The relevant dialogue from Act III, Scene IV, while somewhat less emphatic, nonetheless seems to spring from the same core sentiment. Referring to the Patriots, whose efforts at seeking recompense for their suffering has reached the peak of its success, as “Mistaken wretches [,]” Rapatio next declares, “Come cunning be my guide, / Beleagued with hell -- Come all those hateful passions / That rouse the mind to action [.]” While in this instance the Governor of Servia seems intent on summoning the will to visit cruelty upon his countrymen, rather than dispelling whatever virtues might prevent him from doing the same, the net result is essentially unchanged from Act I, Scene II – Rapatio seeks to act against his subjects without remorse, seems to doubt his ability to do so, and attempts to summon the will. Lady Macbeth’s plea – though expressed with greater art – is very much on this same order. As she sought to shut out her sense of remorse, so Rapatio flung his feelings of fellowship to the heedless gale. As she asked to be filled, “From the crown to the toe, top-full / Of direst cruelty [,]” he bid welcome to, “All those hateful passions / That rouse the mind to action [.]” And as her invocation of nameless spirits and “Murdering Ministers,” and her plea for the cover of, “The dunnest smoke of hell [,]” evoked a decidedly demonic quality, the parallel he seemed to draw between his arrival on earth and its final ending lent a unequivocal, all-consuming darkness to the subject at hand.
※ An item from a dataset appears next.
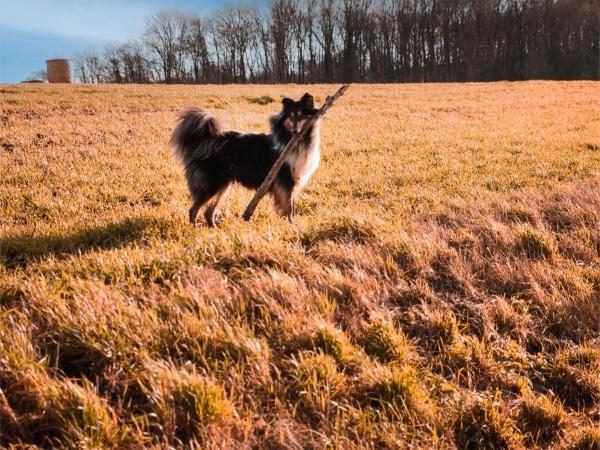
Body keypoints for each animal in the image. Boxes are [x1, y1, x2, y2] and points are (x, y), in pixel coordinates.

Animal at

Thus – with admirable subtly, if not admirable skill – Warren appeared to invoke one of the most notorious aspects of one of the notorious characters in the contemporary canon of Western literature. Rapatio did not repeat the lines first penned by Shakespeare for Lady Macbeth – which are likely too gendered to be successfully grafted onto a male character – but rather expressed the same basic sentiment in the same basic context. Lady Macbeth sought to deny the primacy of her kindness, mercy, and compassion – qualities doubtless thought to be womanly, hence the need to be “unsexed” – in order to act in a decisive manner upon the vision of her husband attaining the throne of Scotland. Duncan, King of Scotland and object of her murderous intent, was her countryman – nay, her sovereign lord – to whom she ostensibly owed love, fellowship, and fealty. Her intention to destroy him, therefore, and her consequent willingness to let the utmost darkness take possession of her body and her soul, is a truly monstrous thing. That her outsized ambition is the essence of sinfulness is made clear by her ultimate fate – driven mad by guilt, she ends her own life. Rapatio, meanwhile, endeavored to banish the sympathy he might have felt for his fellow Servians and call to himself the darkest impulses possible in order to quash the latent insurrection of the so-called “Patriots” and preserve his office thereby. As Governor of Servia, he has been bestowed a sacred trust – the fate of his countrymen is his to determine, and their rights his to protect or to deny. His declared intention to trample upon that which his fellow Servians hold dear, and his willingness to associate his existence with death and destruction, is thus cause for horror and revulsion. Granted, the audience is not shown what fate yet awaits cruel Rapatio – he goes unpunished as of the final scene. A familiarity with Shakespeare, of course, and with one of his most enduring characters in particular, would surely have furnished an answer. Only one manner of outcome could lie ahead for a character so self-consciously vile.